A wealth of front-page health news this morning, with the Independent giving top billing for the new home DNA test for conditions such as cancer and Parkinson’s, which it says has gone on sale in the UK despite being banned in the US.

The test, made by a Google-owned company called 23andme, costs £125 and can tell if you carry recessive genetic variants linked to 43hereditary conditions, including cystic fibrosis and sickle cell anaemia, and any of 11 genetic risk factors for diseases such as hereditary breast cancer and Parkinson’s disease, from a saliva sample.

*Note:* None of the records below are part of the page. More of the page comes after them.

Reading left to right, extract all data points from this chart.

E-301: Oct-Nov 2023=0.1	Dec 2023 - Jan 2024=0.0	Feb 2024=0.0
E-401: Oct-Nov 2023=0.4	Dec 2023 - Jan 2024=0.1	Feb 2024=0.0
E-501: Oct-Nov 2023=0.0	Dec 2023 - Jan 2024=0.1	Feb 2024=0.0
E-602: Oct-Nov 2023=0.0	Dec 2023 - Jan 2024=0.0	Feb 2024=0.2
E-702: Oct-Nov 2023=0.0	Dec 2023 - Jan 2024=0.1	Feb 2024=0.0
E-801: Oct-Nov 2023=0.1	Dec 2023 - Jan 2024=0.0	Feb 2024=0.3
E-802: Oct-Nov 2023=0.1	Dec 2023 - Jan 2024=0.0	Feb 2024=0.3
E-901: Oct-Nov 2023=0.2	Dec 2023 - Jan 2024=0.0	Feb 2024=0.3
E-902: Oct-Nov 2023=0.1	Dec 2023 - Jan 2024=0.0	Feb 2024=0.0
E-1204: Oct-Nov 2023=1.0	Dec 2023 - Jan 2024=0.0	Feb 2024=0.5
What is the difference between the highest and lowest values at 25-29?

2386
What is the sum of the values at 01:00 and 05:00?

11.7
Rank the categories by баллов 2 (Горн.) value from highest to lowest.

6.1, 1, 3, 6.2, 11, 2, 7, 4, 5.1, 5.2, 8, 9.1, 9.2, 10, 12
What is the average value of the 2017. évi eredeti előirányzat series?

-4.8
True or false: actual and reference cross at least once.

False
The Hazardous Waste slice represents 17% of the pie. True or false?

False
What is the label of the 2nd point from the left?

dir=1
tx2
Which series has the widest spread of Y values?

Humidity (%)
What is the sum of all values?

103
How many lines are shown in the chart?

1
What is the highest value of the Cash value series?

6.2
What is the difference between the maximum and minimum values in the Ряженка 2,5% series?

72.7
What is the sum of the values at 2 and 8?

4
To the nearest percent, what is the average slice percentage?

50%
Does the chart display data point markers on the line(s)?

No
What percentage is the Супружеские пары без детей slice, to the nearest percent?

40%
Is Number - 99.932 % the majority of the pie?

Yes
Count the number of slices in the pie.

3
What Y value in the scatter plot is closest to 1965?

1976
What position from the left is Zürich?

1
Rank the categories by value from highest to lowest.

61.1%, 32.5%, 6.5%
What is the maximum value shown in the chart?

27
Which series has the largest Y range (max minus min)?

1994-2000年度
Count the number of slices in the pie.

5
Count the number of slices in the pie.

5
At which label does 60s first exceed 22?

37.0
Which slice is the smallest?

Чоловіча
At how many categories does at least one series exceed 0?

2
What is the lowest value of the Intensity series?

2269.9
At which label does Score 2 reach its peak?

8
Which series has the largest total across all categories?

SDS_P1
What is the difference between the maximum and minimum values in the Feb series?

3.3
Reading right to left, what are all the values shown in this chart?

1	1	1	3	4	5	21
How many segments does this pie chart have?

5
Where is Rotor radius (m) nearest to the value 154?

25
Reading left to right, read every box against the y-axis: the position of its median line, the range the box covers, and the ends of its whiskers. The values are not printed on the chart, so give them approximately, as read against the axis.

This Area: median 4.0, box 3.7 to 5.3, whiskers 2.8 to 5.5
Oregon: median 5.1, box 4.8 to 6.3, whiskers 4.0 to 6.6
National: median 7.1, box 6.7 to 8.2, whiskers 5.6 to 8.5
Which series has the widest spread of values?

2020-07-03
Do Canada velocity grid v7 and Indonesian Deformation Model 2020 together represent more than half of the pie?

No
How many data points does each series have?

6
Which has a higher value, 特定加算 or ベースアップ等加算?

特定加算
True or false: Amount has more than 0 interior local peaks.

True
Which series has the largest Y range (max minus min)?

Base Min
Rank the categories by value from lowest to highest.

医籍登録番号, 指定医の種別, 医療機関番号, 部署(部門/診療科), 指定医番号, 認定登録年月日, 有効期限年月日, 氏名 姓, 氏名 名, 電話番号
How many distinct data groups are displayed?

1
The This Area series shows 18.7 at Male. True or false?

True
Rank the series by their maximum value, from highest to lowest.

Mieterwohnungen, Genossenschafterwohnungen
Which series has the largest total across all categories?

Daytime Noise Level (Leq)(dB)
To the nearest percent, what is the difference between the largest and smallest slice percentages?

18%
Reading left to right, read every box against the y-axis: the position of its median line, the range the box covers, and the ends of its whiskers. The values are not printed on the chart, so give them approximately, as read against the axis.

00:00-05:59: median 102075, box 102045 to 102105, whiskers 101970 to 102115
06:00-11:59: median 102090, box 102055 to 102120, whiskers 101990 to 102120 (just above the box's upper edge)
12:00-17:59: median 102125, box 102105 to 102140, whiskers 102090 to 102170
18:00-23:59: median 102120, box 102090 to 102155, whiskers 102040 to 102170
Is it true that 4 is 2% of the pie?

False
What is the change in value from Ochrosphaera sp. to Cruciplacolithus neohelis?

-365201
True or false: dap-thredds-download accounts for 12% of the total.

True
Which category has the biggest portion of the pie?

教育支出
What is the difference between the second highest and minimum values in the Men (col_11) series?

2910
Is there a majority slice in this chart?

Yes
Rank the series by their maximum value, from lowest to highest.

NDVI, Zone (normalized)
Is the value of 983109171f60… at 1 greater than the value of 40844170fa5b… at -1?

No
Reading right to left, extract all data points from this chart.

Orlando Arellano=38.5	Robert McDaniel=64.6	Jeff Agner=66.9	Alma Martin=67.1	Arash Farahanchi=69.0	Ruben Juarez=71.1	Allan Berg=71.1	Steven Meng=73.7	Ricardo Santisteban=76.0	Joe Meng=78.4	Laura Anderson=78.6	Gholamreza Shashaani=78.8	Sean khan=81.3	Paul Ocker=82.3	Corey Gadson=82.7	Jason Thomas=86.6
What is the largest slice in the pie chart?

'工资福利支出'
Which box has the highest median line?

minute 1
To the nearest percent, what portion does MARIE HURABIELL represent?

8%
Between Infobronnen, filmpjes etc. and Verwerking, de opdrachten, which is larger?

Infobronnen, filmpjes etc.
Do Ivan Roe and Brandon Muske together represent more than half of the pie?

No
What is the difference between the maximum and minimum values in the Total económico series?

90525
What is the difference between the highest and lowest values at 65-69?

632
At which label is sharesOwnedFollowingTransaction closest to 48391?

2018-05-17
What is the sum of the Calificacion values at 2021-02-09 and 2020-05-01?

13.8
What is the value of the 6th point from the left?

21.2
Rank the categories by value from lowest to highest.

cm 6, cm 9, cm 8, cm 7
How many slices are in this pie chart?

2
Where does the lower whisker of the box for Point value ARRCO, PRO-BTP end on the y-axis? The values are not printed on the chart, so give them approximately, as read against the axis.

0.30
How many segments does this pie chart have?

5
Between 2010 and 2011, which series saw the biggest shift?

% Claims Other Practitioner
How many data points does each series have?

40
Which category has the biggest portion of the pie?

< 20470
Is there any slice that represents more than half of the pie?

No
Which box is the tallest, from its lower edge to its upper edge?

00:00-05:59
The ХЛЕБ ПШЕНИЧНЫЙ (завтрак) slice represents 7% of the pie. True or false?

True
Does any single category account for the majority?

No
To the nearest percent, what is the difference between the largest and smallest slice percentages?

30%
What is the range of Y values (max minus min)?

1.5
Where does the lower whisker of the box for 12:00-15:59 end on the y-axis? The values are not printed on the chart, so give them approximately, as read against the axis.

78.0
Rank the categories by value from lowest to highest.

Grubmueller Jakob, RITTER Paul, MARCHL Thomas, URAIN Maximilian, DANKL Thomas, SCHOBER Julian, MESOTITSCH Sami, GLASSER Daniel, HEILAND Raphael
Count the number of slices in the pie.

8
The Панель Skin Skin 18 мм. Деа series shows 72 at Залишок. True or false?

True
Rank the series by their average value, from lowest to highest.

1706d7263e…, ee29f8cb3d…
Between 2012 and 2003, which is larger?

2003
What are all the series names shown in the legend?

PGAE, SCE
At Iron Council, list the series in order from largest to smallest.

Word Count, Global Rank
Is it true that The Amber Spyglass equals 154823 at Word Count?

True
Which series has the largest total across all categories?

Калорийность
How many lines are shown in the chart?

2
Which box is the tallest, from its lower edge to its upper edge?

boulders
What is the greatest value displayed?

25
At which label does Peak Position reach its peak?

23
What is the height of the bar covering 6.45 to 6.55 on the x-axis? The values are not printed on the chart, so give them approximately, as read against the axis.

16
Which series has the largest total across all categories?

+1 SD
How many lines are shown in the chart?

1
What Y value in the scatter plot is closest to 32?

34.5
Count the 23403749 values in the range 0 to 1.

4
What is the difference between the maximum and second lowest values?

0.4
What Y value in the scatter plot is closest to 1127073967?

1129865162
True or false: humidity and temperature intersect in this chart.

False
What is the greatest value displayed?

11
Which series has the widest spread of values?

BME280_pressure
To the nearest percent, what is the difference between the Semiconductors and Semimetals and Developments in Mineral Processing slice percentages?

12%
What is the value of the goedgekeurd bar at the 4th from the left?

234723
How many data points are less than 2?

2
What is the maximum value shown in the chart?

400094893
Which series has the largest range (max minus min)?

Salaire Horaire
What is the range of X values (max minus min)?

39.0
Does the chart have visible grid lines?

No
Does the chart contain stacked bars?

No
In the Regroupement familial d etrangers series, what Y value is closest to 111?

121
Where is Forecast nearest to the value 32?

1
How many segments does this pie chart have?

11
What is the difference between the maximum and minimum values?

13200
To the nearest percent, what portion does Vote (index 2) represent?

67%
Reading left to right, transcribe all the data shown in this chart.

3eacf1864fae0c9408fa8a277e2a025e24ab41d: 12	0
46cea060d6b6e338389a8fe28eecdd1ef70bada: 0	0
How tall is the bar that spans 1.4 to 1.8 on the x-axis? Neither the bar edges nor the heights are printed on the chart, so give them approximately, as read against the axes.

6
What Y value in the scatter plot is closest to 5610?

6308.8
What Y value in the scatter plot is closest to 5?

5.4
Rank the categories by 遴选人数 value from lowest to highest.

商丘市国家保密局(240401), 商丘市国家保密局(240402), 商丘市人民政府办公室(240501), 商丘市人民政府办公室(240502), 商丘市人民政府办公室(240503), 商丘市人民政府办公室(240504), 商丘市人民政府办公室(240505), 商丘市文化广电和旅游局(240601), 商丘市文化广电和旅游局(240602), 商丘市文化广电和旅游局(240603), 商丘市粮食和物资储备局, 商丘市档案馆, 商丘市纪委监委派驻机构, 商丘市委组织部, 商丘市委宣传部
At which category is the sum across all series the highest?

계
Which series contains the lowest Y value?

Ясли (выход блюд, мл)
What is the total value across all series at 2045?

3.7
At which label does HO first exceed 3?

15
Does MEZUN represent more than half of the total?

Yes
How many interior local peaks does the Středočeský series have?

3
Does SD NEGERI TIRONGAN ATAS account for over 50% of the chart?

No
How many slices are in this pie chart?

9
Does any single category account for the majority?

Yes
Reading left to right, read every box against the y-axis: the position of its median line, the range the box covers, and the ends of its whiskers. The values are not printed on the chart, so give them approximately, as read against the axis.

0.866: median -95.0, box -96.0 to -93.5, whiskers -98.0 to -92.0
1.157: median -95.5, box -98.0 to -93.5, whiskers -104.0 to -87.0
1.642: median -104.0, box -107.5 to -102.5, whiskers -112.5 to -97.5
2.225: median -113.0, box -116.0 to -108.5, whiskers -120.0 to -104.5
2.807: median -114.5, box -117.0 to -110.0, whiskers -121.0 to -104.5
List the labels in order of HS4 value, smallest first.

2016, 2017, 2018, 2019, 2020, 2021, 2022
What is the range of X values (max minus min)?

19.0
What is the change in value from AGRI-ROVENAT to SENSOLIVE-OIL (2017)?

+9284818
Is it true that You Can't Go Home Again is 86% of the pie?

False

But the paper says it comes with a health warning, with a Department of Health spokesperson urging people to ‘think carefully before using private genomic services as no test is 100 per cent reliable’.

Elsewhere, the Express gives over its front page to news that having diabetes in middle age is strongly linked with the development of dementia in later life.

Apparently researchers have found diabetes can make the brain age five times faster than normal.

Study leader Dr Elizabeth Selvin, of the Johns Hopkins Bloomberg School of Public Health in the US, said: ‘If we can do a better job at preventing and controlling diabetes, we can prevent the progression to dementia.

‘Even delaying dementia by a few years could have a huge impact on the  population, from quality of life to health care costs.’

Lastly, the BBC reports that HIV may be evolving to become less deadly.

Researchers believe the virus is becoming milder and less infectious, as it adapts to the human immune system – and may one day even become harmless.

Professor Philip Goulder from the University of Oxford commented: ‘The virus is slowing down in its ability to cause disease and that will help contribute to elimination.’